↓

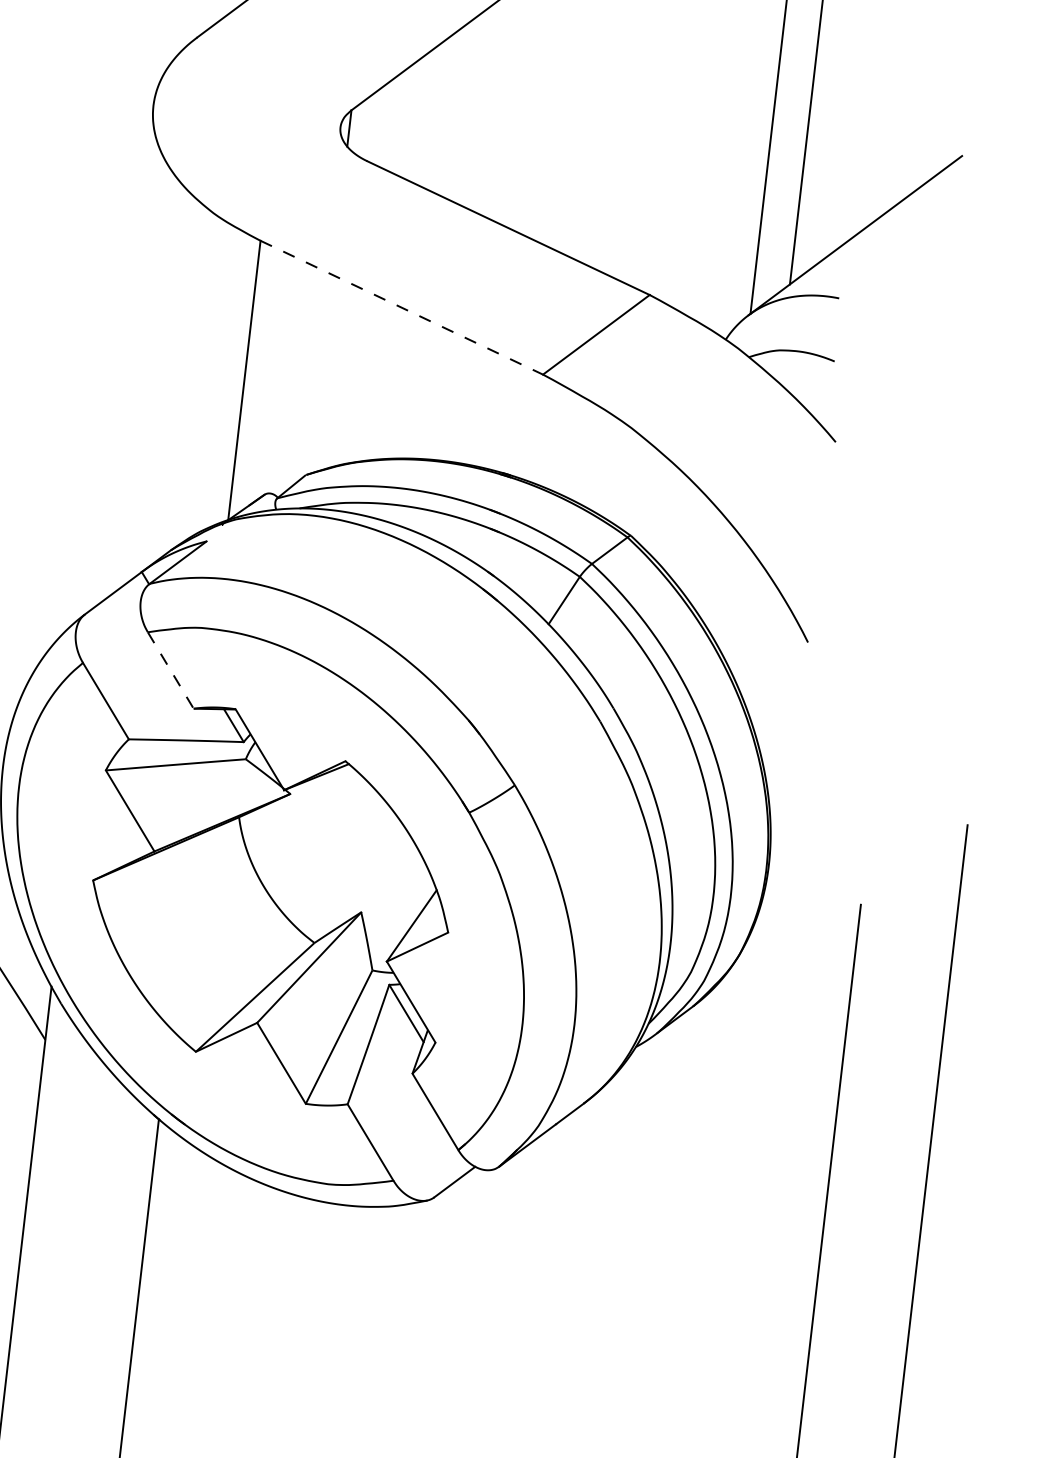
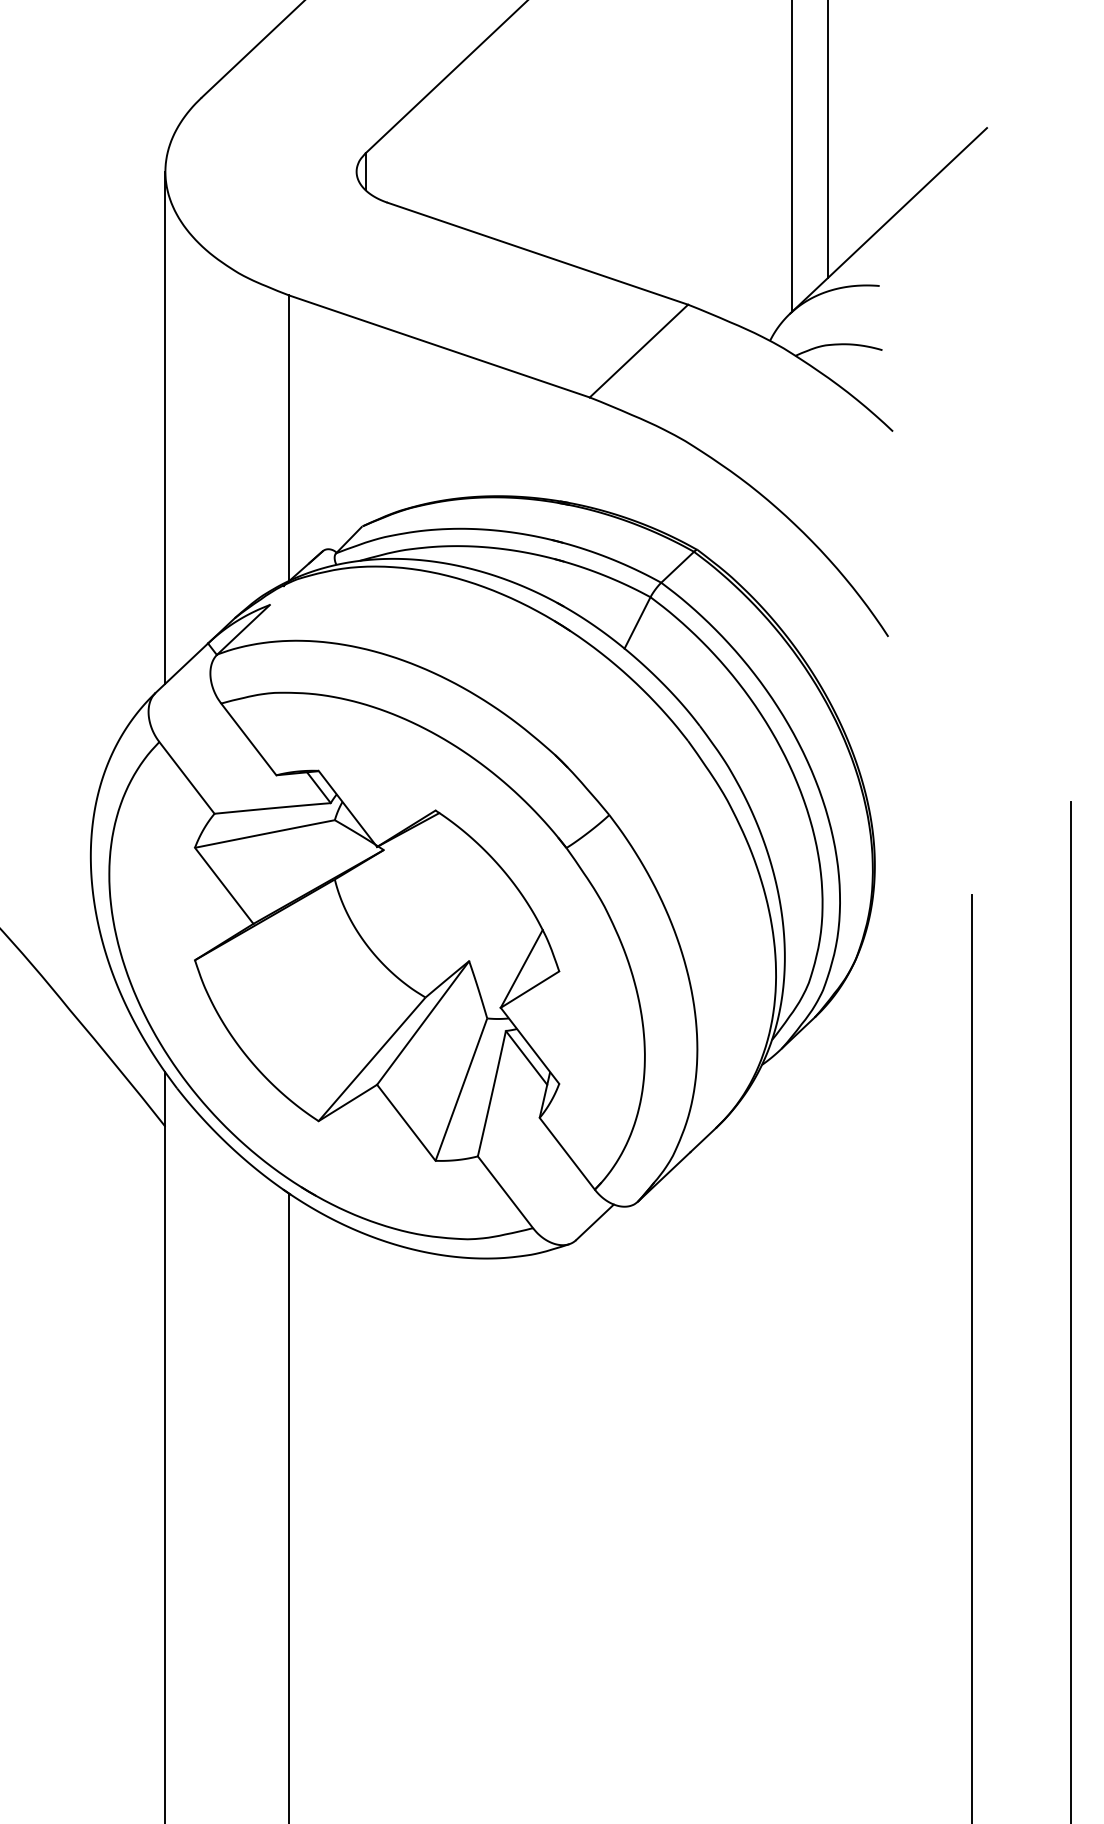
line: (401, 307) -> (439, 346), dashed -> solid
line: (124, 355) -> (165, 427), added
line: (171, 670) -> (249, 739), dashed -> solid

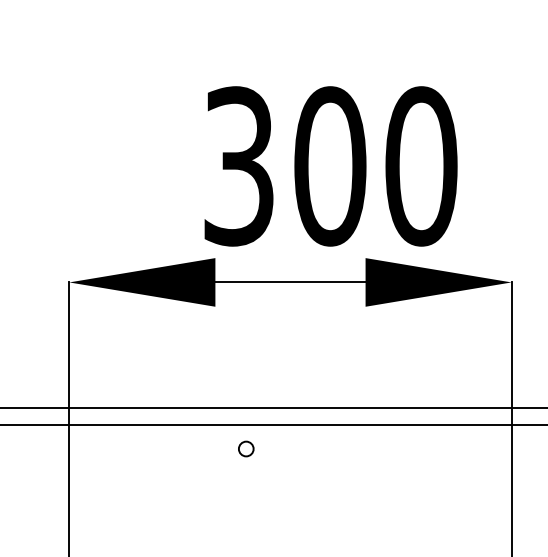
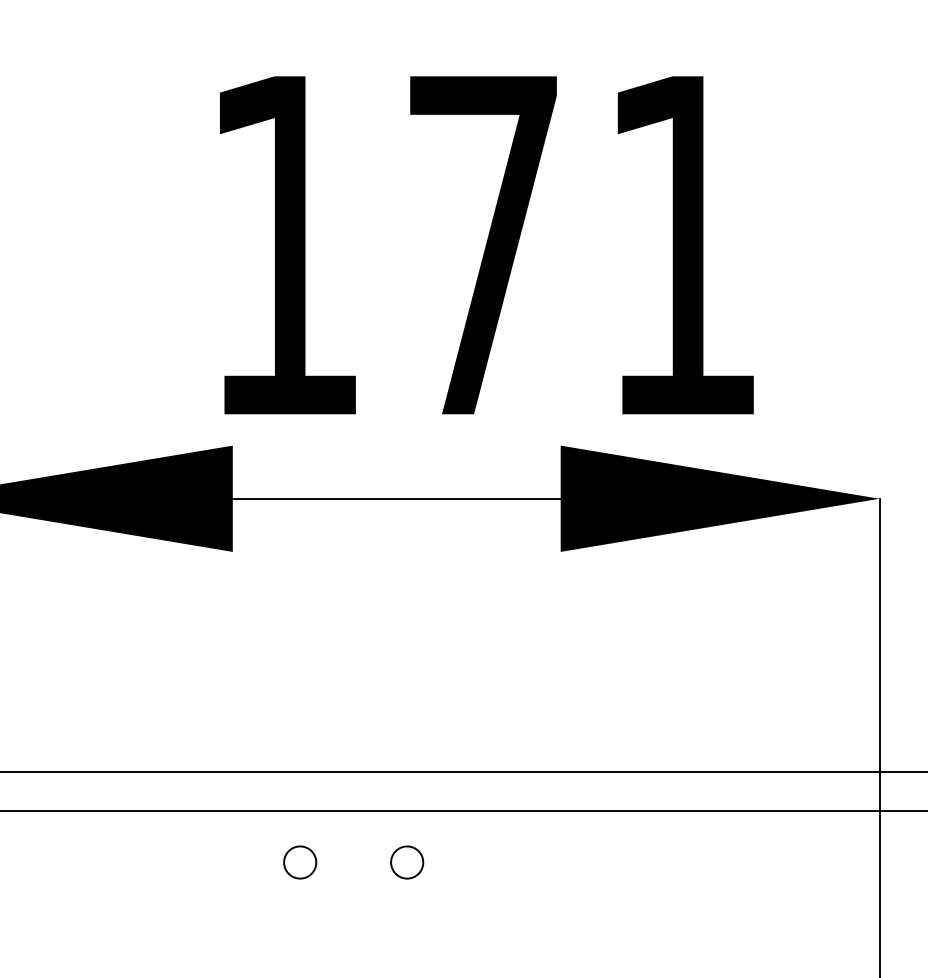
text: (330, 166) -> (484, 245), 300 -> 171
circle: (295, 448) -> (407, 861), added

↑

TASK ▸ Could you print the listing above word for word, without its pictures?

RESPONSE TO THE TASK ▸
line: (401, 307) -> (439, 346), dashed -> solid
line: (124, 355) -> (165, 427), added
line: (171, 670) -> (249, 739), dashed -> solid

text: (330, 166) -> (484, 245), 300 -> 171
circle: (295, 448) -> (407, 861), added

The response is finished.